FILE PHOTO: Vials and medical syringe are seen in front of J&J logo in this illustration

By Krishna N. Das

NEW DELHI (Reuters) -India's Biological E. will produce the Johnson & Johnson COVID-19 vaccine alongside its own candidate, its managing director told Reuters on Tuesday, which could boost the country's overall supplies amid a shortage.

"The infrastructure and plants are completely separate for both the products and we will be producing both independent of each other," Mahima Datla said in a text message, declining to give any timeline or other details.

She told Reuters in February that Biological E. was looking to contract-manufacture about 600 million doses of the J&J vaccine annually. India's government, however, did not factor in any production of J&J this year in the country in a list of likely vaccine output released last week.

J&J confirmed to Reuters it was working with Biological E. on manufacturing its vaccine.

"We believe Biological E. will be an important part of our global COVID-19 vaccine supply network, where multiple manufacturing sites are involved in the production of our vaccine across different facilities, sometimes in different countries and continents, before the vaccine can be distributed," a J&J India spokesperson said in an email.

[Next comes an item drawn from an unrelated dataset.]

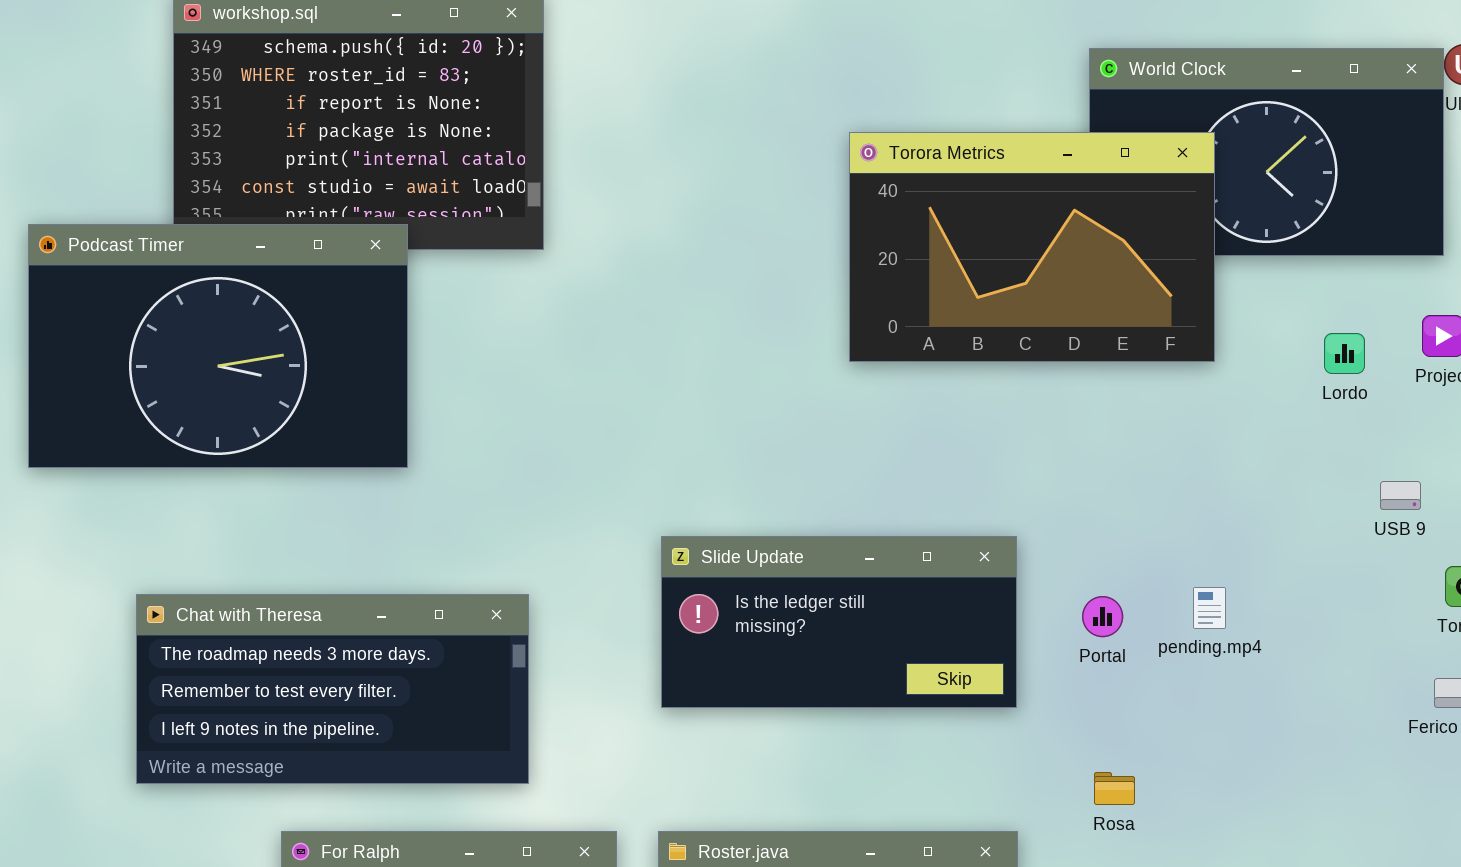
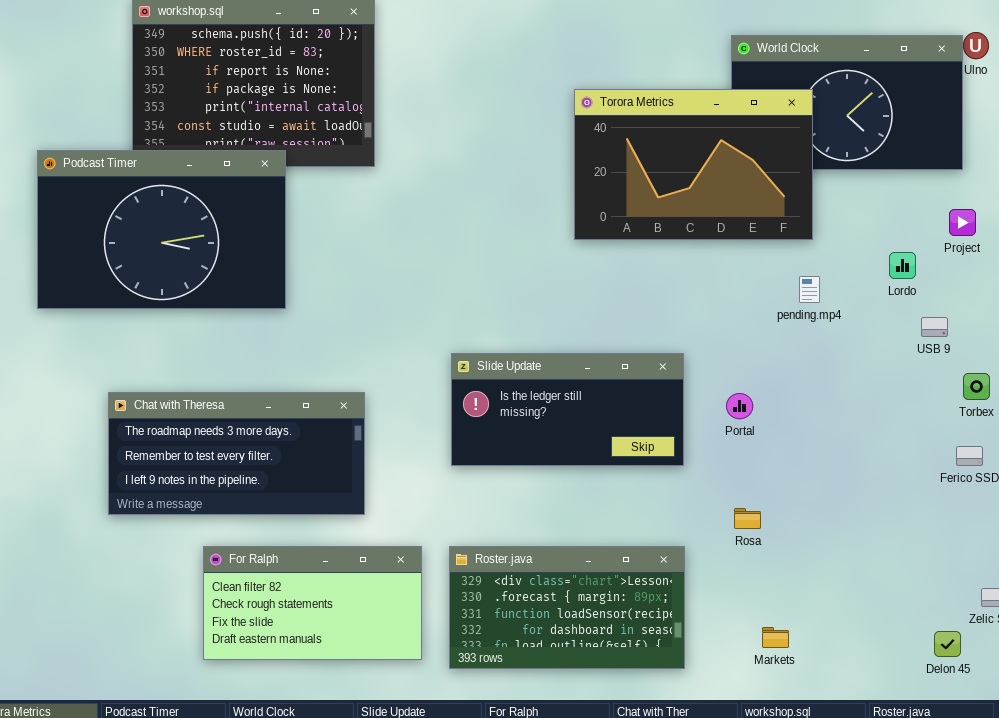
Lordo: [1324,333,1365,374] -> [889,252,916,279], moved
pending.mp4: [1193,587,1226,629] -> [799,276,820,303], moved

J&J said last month it had sought permission to conduct a local clinical trial in India for its single-dose vaccine.

Biological E., based in the southern Indian city of Hyderabad, also plans to produce 75 million to 80 million doses of its own vaccine a month from August. The drug has been developed with Baylor College of Medicine in Houston and Dynavax Technologies Corp.

The United States said in March it would finance Biological E.'s efforts to produce at least 1 billion doses of COVID-19 vaccines by the end of 2022.

Reuters reported on Tuesday that India was unlikely to resume major exports of COVID-19 vaccines until at least October as it diverts shots for domestic use, a longer-than-expected delay set to worsen supply shortages from the global COVAX initiative.